Fig. 6. Interfering with the GPRC5B/EP2 interaction: in silico docking and mutation of GPRC5B.

A The refined predicted orientation of the GPRC5B-EP2 complex (GPRC5B in green, EP2 in cyan). B Three sets of residues within GPRC5B considered for site-directed mutagenesis. C Exemplary photomicrographs showing cellular distribution of FLAG/Myc-tagged wild type GRC5B (G5B-wt, top) and GPRC5B carrying 7 alanine mutations (G5B-mut7, bottom) in permeabilized HEK cells (WGA as membrane staining). D Western blot detection of HA and FLAG signals in lysates of HEK cells expressing HA-tagged EP2 in combination with empty vector (EV), FLAG-tagged human G5B-wt or G5B-mut7: “input” shows lysates before, “pulldown HA” after immunoprecipitation with anti-HA beads. E, Butaprost-induced cAMP production in HEK cells transfected with cAMP GloSensor plasmid, HA-EP2, and wild type or mutant GPRC5B as indicated (n = 4). F Western blot detection of HA and FLAG signals in lysates of HEK cells expressing HA-tagged EP2 in combination with empty vector (EV) or FLAG-tagged human wild type or mutant GPRC5B as indicated. G, Butaprost-induced cAMP production in HEK cells transfected with cAMP GloSensor plasmid, HA-EP2, and wild type or mutant GPRC5B as indicated (n = 10). H, I HEK cells were transfected with HA-EP2 and wild type or mutant GPRC5B as indicated and subjected to plasma membrane staining with WGA, followed by permeabilization and staining with anti-HA antibodies: exemplary photomicrographs (H) and statistical evaluation of the HA-EP2 signal within WGA (I) (n = 36/26/31/37/35/30 cells). Data are means ± SEM; comparisons with empty vector-transfected samples (E) or G5B-wt-transfected samples (G, I) were performed using Kruskal-Wallis test with Dunn’s correction for multiple testing. EV, empty vector; n, number of independent experiments; *P < 0.05; **P < 0.01; ***P < 0.001; ****P < 0.0001. Source data are provided as a Source Data file.

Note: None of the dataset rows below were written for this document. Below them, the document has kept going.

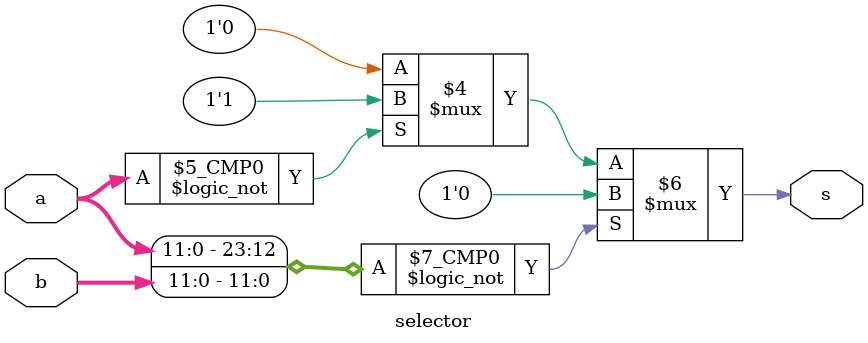
<source format=sv>
module selector #(parameter M=2, B=$clog2(M)) (output logic [B-1:0] s, input logic[11:0] a,b);

// selector chip that controls the logic for the MUX select bus
// M -> number of ROMs used (rounded up to the next power of 2)
// B -> number of bits on the select bus

/// the number of inputs need to manually be updated (e.g. adding c) if needed ///
/// the case statement below has to manually be updated if more ROMs want to be used ///

always_comb begin

    casez({a,b})

    // this condition should take precedence
    {12'h000 , 12'h000} : begin

        s = 'd0;    // selects a if both are zero

    end

    {12'h000 , 12'h???} : begin

        s = 'd1;    // selects b if a is zero

    end

    {12'h??? , 12'h000} : begin

        s = 'd0;    // selects a if b is zero

    end


    default : begin

        s = 'd0;    // by default, select a

    end

    endcase



end




endmodule
</source>
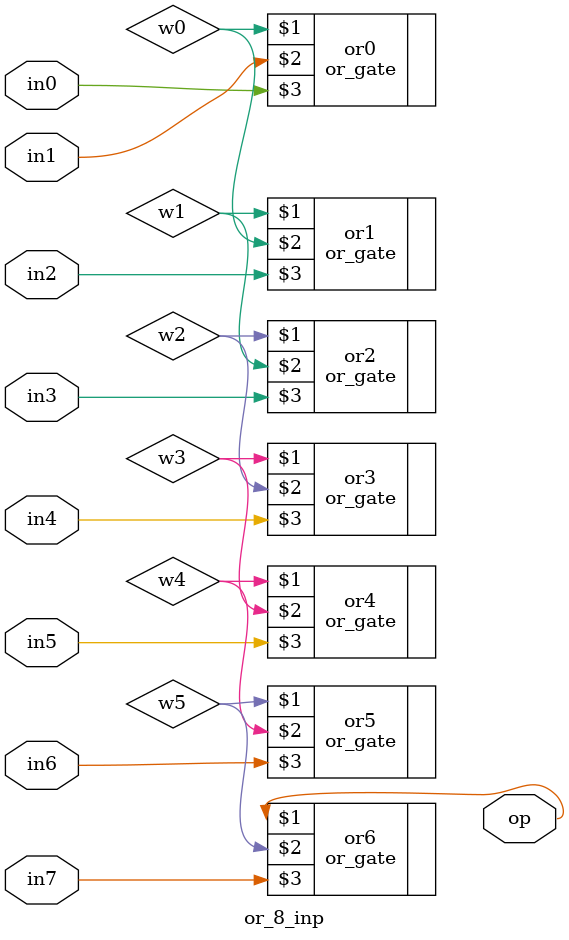
<source format=v>
module or_8_inp(op,in0,in1,in2,in3,in4,in5,in6,in7);
    input in0,in1,in2,in3,in4,in5,in6,in7;
    output op;
    wire w0,w2,w1,w3,w4,w5;
    or_gate or0(w0,in1,in0);
    or_gate or1(w1,w0,in2);
    or_gate or2(w2,w1,in3);
    or_gate or3(w3,w2,in4);
    or_gate or4(w4,w3,in5);
    or_gate or5(w5,w4,in6);
    or_gate or6(op,w5,in7);
endmodule
    
    
</source>
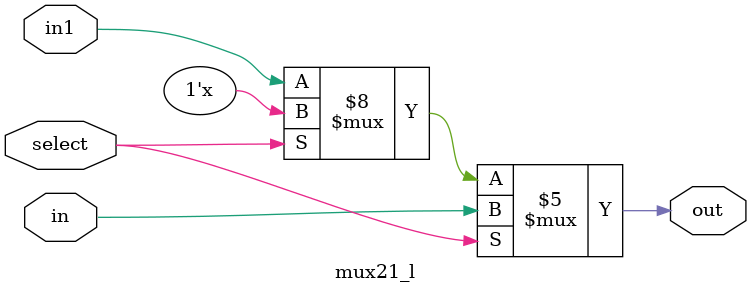
<source format=v>
module mux21_l(select,in,in1,out);
input  select;
input  in,in1;
output out;
reg  out;
wire  select;
always@(select or in or in1)
begin
if(select == 0)
out=in1;
if(select == 1)
out=in;
end
endmodule
</source>
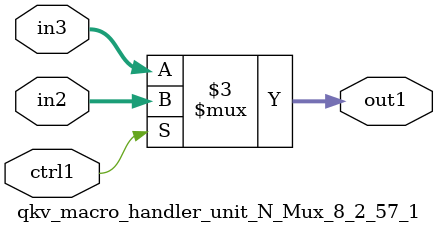
<source format=v>

`timescale 1ps / 1ps


module qkv_macro_handler_unit_N_Mux_8_2_57_1( in3, in2, ctrl1, out1 );

    input [7:0] in3;
    input [7:0] in2;
    input ctrl1;
    output [7:0] out1;
    reg [7:0] out1;

    
    // rtl_process:qkv_macro_handler_unit_N_Mux_8_2_57_1/qkv_macro_handler_unit_N_Mux_8_2_57_1_thread_1
    always @*
      begin : qkv_macro_handler_unit_N_Mux_8_2_57_1_thread_1
        case (ctrl1) 
          1'b1: 
            begin
              out1 = in2;
            end
          default: 
            begin
              out1 = in3;
            end
        endcase
      end

endmodule



</source>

Fig. 7. Blocking GPRC5B-mediated facilitation of EP2 signaling using a decoy peptide.

A Effect of target and control peptides (0.1 or 1 µM each) on butaprost-induced cAMP production in HEK cells transfected with cAMP GloSensor plasmid, HA-EP2, empty vector (EV) or GPRC5B-FLAG/Myc as indicated (n = 6). B, C Effect of target and control peptides (10 µM) on co-immunoprecipitation of GPRC5B-FLAG/Myc with HA-EP2 in HEK cells: exemplary blots (B) and densitometric analysis of signal strength for co-precipitated GPRC5B-FLAG (FLAG(coIP)) relative to immunoprecipitated HA-EP2 (HA(IP)) (n = 3). D, E Peptide effect (0.1 or 1 µM each) on butaprost-induced cAMP production was determined in M0 BMDM (D) and RPM (E) (n = 6). F–H, Peptide effect (1 µM each) on phagocytosis of pHrodo E. coli bioparticles in M0 BMDM: Exemplary traces from control (F) and KO (G) mice; H: statistical evaluation of AUC (n = 9). Note that basal difference between control and KO is less pronounced in the presence of vehicle. Preincubation with peptides was 1 h in all cases. Data are means ± SEM; differences between peptide-treated and untreated groups were analyzed using Kruskal-Wallis test with Dunn’s multiple comparisons test (A, D, E, H) or one-way ANOVA with Dunnett’s correction for multiple testing (C). n, number of independent experiments); *P < 0.05; **P < 0.01; ***P < 0.001. Source data are provided as a Source Data file.